====== EXTRACT PROVIDED

2. Educational Tutor Agent

Scenario: Online programming instructor

{
  "type": "avatar.action",
  "agent_id": "teacher-coding-001",

  "action": {
    "id": "encourage-student",
    "sequence": [
      {
        "step_id": "point-to-code",
        "action_ref": "ada://animations/teaching/point",
        "parameters": {
          "target_ui": "a2ui://element/code-editor#line-42"
        },
        "start_offset_ms": 0,
        "duration_ms": 1500
      },
      {
        "step_id": "show-approval",
        "action_ref": "ada://animations/gestures/thumbs-up",
        "parameters": {"enthusiasm": 0.9},
        "start_offset_ms": 2000,
        "duration_ms": 800,
        "trigger": {
          "event": "user-success",
          "condition": "code_passes_test"
        }
      }
    ]
  }
}

Benefits:

Increases learning motivation
Timely emotional feedback
Better instructional effectiveness

3. Healthcare Assistant

Scenario: Mental health support

{
  "type": "avatar.update",
  "agent_id": "therapist-001",

  "updates": [
    {
      "path": "expression.preset",
      "value": "empathetic",
      "transition": {
        "duration_ms": 1200,
        "easing": "ease-in-out"
      }
    },
    {
      "path": "expression.blend.eye_softness",
      "value": 0.95
    },
    {
      "path": "gaze.target",
      "value": "user",
      "transition": {
        "duration_ms": 600,
        "easing": "ease-out"
      }
    },
    {
      "path": "voice.tone",
      "value": "warm"
    },
    {
      "path": "voice.pace_multiplier",
      "value": 0.85
    }
  ]
}

Benefits:

Establishes sense of safety
Promotes emotional expression
Provides emotional support

4. Virtual Team Collaboration

Scenario: Multi-agent project meeting

{
  "type": "scene.update",
  "timestamp": 1738329620000,
  "session_id": "meeting-xyz-789",

  "scene": {
    "scene_id": "virtual-meeting-room",
    "layout": "conference-table",

    "participants": [
      {
        "agent_id": "project-manager-001",
        "avatar_state": "ada://states/active-speaker",
        "position": {"role": "head-of-table"},
        "attention_level": 1.0
      },
      {
        "agent_id": "developer-002",
        "avatar_state": "ada://states/listening-attentive",
        "position": {"role": "left-side", "seat": 1},
        "attention_level": 0.9
      },
      {
        "agent_id": "designer-003",
        "avatar_state": "ada://states/listening",
        "position": {"role": "right-side", "seat": 1},
        "attention_level": 0.85
      }
    ],

    "interactions": [
      {
        "type": "gaze_directed",
        "from": "project-manager-001",
        "to": "developer-002",
        "intensity": 0.8,
        "start_ms": 0,
        "duration_ms": 2000
      },
      {
        "type": "gesture_reference",
        "from": "project-manager-001",
        "target_ui": "a2ui://element/project-timeline",
        "start_ms": 500
      }
    ],

    "turn_taking": {
      "current_speaker": "project-manager-001",
      "a2a_turn_id": "turn-12345"

============
====== EXTRACTED RECORDS

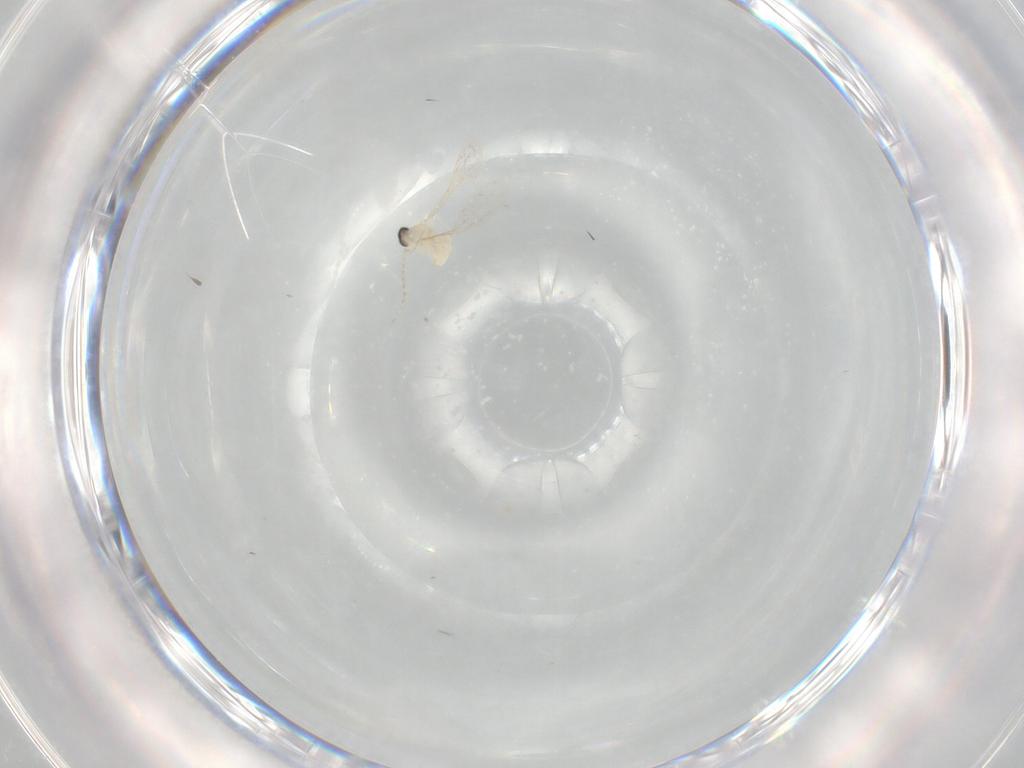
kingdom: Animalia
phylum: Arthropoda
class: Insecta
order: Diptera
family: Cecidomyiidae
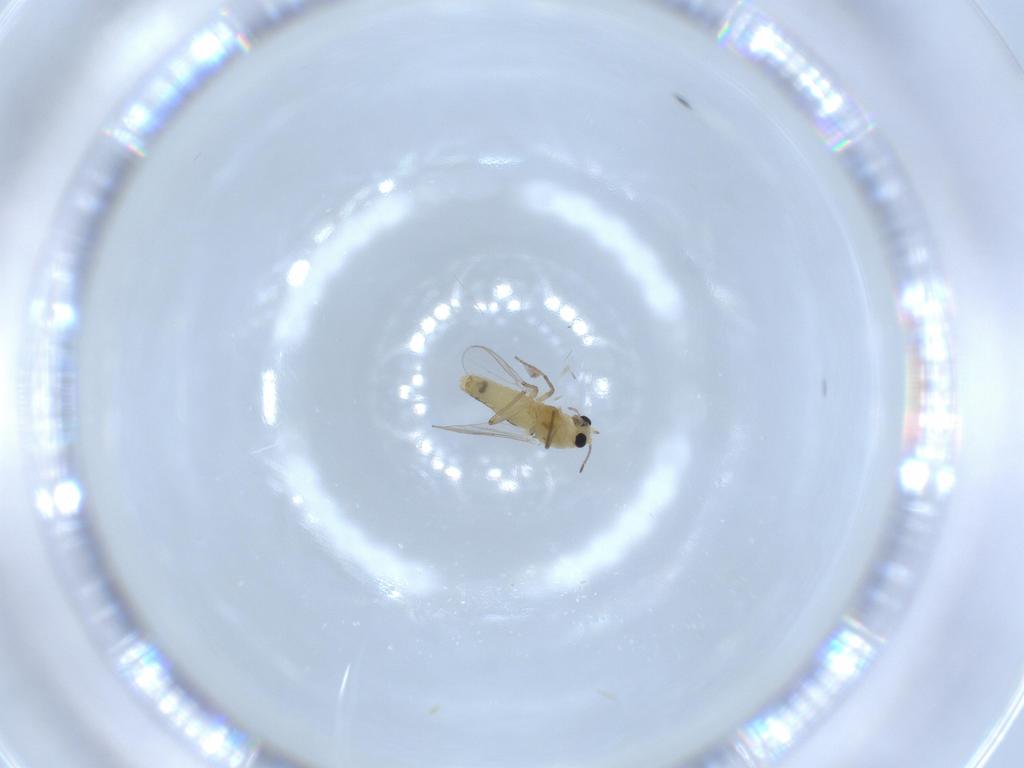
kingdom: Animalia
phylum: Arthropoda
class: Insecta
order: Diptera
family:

============

TASK: Summarize the avatar scenario examples above in three sentences.

YOUR RESPONSE: In the educational tutor scenario, an online programming instructor agent points to line 42 of a code editor and then gives a thumbs-up when the student's code passes a test, which is meant to increase learning motivation, give timely emotional feedback, and improve instructional effectiveness. In the mental health support scenario, a therapist agent shifts to an empathetic expression with soft eyes, directs its gaze at the user, and speaks in a warm tone at a slower pace, which is meant to establish a sense of safety, promote emotional expression, and provide emotional support. In the multi-agent project meeting, a project manager at the head of a conference table speaks while a developer and a designer listen, and the manager directs gaze at the developer and gestures toward the project timeline.